• **What the task asks**
Print the lines that run from the line with "left eye: (370, 126)" to the line with "right eye: (976, 553)", keeping both end lines, exactly as they appear in the entries below, and nothing else.

Data excerpts:
==================================================
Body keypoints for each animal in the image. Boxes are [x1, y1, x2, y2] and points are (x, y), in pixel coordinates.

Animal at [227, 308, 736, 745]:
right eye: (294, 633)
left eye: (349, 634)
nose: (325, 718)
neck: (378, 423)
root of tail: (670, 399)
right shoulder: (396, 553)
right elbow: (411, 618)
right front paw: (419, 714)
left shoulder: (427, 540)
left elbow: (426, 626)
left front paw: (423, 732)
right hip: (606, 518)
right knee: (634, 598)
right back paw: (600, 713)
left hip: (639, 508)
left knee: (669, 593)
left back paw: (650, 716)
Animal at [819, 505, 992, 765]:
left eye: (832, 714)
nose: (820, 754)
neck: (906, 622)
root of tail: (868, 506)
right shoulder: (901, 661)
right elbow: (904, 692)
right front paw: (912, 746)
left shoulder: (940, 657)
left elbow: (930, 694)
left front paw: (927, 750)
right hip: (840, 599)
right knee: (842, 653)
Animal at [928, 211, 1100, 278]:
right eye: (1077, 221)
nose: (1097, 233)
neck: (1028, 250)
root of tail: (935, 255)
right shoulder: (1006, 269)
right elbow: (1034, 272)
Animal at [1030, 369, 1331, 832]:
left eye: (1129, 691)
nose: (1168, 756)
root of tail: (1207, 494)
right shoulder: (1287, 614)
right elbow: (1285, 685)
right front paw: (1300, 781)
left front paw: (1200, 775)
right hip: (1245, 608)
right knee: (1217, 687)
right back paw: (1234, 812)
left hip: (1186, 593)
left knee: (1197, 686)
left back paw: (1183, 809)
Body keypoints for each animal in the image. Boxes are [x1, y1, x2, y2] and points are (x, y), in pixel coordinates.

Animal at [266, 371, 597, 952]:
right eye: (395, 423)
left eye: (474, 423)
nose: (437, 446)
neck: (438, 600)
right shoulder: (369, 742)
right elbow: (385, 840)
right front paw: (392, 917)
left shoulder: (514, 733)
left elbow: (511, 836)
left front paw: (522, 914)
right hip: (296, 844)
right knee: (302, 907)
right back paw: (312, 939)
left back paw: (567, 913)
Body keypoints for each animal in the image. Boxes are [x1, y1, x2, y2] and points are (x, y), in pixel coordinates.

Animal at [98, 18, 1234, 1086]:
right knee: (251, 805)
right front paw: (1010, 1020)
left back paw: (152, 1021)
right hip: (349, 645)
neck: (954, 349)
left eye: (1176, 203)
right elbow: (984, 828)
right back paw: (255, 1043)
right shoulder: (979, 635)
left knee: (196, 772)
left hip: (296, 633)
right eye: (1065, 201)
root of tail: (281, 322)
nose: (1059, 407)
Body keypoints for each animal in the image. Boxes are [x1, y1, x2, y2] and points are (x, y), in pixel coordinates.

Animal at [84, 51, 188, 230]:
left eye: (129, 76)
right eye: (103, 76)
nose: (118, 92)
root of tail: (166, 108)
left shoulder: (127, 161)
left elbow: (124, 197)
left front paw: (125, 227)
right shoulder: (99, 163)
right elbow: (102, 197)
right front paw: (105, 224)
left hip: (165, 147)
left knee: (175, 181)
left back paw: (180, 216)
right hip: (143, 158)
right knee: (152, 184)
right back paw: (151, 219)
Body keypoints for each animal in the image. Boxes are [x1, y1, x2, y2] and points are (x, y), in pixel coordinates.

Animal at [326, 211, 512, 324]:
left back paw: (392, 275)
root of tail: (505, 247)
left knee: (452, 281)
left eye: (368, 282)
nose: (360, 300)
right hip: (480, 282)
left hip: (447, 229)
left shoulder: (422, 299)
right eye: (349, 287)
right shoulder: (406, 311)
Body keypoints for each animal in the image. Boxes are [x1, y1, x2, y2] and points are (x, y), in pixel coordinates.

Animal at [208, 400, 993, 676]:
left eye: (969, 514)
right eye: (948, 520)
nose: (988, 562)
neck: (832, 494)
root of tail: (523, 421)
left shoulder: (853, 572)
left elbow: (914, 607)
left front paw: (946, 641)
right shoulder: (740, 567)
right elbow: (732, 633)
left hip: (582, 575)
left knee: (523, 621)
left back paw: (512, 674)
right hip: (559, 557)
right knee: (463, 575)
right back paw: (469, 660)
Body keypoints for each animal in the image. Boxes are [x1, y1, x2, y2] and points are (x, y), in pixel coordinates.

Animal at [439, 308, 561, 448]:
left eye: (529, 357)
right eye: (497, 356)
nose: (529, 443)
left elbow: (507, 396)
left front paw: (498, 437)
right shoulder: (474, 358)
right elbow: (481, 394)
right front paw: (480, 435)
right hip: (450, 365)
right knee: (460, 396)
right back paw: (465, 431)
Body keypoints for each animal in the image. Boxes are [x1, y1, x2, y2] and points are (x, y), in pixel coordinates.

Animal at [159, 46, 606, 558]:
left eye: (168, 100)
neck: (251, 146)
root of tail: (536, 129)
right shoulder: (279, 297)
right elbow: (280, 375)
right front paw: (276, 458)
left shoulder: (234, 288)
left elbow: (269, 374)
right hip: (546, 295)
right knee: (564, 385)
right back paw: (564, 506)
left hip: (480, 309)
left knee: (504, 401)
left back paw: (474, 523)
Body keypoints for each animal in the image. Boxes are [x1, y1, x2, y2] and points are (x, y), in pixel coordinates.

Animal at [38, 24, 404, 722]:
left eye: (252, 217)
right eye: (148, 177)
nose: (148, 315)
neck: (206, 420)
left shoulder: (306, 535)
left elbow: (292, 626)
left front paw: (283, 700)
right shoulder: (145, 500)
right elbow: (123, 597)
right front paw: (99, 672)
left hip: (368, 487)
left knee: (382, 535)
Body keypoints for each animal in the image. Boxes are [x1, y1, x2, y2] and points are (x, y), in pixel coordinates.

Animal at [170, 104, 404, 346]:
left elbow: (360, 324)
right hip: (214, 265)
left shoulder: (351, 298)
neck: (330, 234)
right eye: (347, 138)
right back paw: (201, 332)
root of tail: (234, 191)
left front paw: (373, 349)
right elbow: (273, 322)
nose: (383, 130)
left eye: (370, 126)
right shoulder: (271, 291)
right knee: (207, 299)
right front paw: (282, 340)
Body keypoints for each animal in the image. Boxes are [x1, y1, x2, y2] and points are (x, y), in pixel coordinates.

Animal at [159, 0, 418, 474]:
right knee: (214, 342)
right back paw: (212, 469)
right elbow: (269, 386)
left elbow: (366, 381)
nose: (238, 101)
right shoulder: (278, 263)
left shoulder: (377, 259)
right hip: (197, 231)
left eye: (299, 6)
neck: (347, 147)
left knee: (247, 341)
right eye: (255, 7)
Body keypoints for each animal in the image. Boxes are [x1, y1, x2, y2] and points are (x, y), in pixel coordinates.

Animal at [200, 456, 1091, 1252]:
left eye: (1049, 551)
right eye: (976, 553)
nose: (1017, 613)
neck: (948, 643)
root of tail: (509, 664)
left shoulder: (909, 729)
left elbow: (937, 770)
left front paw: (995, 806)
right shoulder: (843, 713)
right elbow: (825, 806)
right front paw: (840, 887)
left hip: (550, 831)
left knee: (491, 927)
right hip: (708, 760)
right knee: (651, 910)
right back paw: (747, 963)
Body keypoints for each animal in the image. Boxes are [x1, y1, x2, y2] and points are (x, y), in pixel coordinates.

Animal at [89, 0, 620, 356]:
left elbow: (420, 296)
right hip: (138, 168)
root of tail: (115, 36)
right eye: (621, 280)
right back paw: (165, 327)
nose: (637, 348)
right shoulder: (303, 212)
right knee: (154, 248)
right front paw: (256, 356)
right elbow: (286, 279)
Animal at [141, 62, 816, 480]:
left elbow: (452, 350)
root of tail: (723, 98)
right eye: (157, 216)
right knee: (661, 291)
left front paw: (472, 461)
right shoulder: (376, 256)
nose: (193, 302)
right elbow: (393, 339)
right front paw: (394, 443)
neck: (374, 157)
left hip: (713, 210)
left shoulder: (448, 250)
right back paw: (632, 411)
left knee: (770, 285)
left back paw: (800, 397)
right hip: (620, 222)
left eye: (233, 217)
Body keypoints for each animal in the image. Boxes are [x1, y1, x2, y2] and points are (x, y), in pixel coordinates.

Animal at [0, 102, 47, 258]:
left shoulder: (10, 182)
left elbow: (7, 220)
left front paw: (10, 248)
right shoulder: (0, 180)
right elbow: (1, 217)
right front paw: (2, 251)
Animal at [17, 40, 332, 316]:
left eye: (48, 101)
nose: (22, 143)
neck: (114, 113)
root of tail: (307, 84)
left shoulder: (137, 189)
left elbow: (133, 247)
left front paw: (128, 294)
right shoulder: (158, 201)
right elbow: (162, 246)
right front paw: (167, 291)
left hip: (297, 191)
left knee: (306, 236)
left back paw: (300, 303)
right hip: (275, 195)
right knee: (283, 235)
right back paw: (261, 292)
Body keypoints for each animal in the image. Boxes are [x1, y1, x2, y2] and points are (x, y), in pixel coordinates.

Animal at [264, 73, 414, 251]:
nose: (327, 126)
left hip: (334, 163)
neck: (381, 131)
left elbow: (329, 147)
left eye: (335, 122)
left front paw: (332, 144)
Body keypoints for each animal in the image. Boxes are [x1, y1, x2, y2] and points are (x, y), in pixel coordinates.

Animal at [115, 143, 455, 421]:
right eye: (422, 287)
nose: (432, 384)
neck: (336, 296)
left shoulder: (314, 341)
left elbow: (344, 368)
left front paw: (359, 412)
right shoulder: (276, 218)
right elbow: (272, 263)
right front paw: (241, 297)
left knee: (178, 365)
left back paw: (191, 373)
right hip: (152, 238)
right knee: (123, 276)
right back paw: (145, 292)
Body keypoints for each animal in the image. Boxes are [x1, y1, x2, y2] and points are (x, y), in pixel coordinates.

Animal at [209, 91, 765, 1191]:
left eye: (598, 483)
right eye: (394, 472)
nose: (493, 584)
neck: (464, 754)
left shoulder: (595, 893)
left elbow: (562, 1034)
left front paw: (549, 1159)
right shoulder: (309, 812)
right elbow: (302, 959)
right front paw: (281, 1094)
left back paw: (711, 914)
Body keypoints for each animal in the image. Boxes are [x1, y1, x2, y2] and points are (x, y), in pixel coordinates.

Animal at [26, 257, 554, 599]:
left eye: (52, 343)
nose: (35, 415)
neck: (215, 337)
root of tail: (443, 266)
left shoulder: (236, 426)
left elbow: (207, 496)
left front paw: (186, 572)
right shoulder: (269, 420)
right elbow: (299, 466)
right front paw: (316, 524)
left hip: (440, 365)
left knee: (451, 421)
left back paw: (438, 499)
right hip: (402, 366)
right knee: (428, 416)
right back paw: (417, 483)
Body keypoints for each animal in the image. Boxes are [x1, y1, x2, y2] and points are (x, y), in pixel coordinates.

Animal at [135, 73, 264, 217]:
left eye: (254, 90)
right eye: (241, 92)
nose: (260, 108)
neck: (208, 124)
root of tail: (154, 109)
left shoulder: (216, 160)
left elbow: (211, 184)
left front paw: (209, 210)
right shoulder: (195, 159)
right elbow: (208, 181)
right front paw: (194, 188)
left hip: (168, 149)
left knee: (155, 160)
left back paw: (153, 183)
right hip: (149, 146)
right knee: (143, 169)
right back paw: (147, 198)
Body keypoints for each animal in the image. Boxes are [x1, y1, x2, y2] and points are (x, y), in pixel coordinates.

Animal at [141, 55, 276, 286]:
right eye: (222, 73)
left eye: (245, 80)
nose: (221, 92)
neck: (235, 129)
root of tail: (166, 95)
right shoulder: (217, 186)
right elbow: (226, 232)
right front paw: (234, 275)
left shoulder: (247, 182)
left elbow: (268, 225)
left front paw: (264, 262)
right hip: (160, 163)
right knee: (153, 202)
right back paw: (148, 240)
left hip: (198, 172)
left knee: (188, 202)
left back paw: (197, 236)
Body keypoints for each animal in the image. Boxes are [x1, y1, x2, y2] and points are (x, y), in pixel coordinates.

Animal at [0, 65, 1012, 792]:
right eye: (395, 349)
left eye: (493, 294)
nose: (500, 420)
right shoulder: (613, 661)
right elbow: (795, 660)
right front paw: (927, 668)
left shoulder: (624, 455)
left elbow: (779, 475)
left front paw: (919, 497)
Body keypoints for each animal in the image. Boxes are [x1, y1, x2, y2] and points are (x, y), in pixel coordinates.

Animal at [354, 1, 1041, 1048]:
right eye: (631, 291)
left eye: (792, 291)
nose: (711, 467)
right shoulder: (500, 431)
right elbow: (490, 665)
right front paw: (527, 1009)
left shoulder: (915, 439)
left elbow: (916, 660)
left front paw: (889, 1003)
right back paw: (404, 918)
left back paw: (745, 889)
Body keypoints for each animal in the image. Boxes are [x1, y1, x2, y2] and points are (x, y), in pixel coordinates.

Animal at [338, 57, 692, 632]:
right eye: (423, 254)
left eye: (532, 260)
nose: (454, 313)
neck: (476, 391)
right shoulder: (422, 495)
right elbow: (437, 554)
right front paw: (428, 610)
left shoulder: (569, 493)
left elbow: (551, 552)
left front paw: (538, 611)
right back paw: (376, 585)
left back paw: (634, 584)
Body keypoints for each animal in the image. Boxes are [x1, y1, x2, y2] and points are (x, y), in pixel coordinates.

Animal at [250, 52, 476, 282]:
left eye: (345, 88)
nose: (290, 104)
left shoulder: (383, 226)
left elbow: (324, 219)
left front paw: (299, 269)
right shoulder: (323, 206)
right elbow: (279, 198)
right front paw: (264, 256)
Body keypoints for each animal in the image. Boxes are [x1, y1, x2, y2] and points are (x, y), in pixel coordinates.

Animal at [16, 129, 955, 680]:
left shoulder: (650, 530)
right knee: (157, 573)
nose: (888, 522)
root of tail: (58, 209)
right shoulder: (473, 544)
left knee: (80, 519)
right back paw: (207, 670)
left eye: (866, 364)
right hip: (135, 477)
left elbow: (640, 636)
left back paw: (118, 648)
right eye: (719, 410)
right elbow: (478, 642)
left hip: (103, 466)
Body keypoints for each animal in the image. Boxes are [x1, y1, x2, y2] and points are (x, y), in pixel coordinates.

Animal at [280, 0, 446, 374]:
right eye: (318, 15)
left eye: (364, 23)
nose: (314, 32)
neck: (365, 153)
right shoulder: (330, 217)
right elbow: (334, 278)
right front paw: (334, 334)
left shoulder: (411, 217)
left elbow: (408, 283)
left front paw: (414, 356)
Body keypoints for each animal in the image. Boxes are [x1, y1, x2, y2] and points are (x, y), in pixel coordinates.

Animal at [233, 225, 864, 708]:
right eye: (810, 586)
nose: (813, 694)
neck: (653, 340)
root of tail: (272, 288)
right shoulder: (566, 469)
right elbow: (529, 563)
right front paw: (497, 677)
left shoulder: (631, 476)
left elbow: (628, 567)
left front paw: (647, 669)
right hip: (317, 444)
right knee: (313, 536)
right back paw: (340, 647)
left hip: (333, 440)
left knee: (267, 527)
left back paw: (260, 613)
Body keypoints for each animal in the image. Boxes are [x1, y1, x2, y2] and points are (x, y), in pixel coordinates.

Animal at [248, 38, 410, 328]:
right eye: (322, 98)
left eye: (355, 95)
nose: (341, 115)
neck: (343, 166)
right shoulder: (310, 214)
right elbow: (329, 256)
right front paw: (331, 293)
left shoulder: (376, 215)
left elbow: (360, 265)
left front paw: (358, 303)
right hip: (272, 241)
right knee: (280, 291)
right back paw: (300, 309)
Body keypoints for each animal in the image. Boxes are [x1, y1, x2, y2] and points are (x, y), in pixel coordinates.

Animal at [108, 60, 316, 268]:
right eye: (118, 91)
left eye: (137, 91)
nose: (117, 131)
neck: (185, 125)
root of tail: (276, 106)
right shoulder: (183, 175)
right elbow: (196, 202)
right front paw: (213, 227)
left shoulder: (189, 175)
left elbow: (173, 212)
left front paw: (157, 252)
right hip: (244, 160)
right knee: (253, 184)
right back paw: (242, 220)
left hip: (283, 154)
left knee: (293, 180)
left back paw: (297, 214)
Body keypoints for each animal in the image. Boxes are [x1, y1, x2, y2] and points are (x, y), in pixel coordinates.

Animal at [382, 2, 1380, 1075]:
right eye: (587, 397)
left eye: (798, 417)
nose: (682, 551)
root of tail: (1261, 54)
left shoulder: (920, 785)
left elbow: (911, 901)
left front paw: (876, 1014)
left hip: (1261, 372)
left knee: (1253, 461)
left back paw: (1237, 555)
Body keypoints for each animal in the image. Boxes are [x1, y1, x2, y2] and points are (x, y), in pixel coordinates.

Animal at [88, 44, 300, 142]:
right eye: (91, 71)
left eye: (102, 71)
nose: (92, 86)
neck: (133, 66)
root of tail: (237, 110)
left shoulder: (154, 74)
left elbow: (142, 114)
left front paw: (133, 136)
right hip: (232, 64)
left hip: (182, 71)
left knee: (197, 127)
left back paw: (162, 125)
==================================================
• **Task output**
left eye: (370, 126)
right shoulder: (271, 291)
right knee: (207, 299)
right front paw: (282, 340)
Body keypoints for each animal in the image. Boxes are [x1, y1, x2, y2] and points are (x, y), in pixel coordinates.

Animal at [159, 0, 418, 474]:
right knee: (214, 342)
right back paw: (212, 469)
right elbow: (269, 386)
left elbow: (366, 381)
nose: (238, 101)
right shoulder: (278, 263)
left shoulder: (377, 259)
right hip: (197, 231)
left eye: (299, 6)
neck: (347, 147)
left knee: (247, 341)
right eye: (255, 7)
Body keypoints for each animal in the image. Boxes are [x1, y1, x2, y2] and points are (x, y), in pixel coordinates.

Animal at [200, 456, 1091, 1252]:
left eye: (1049, 551)
right eye: (976, 553)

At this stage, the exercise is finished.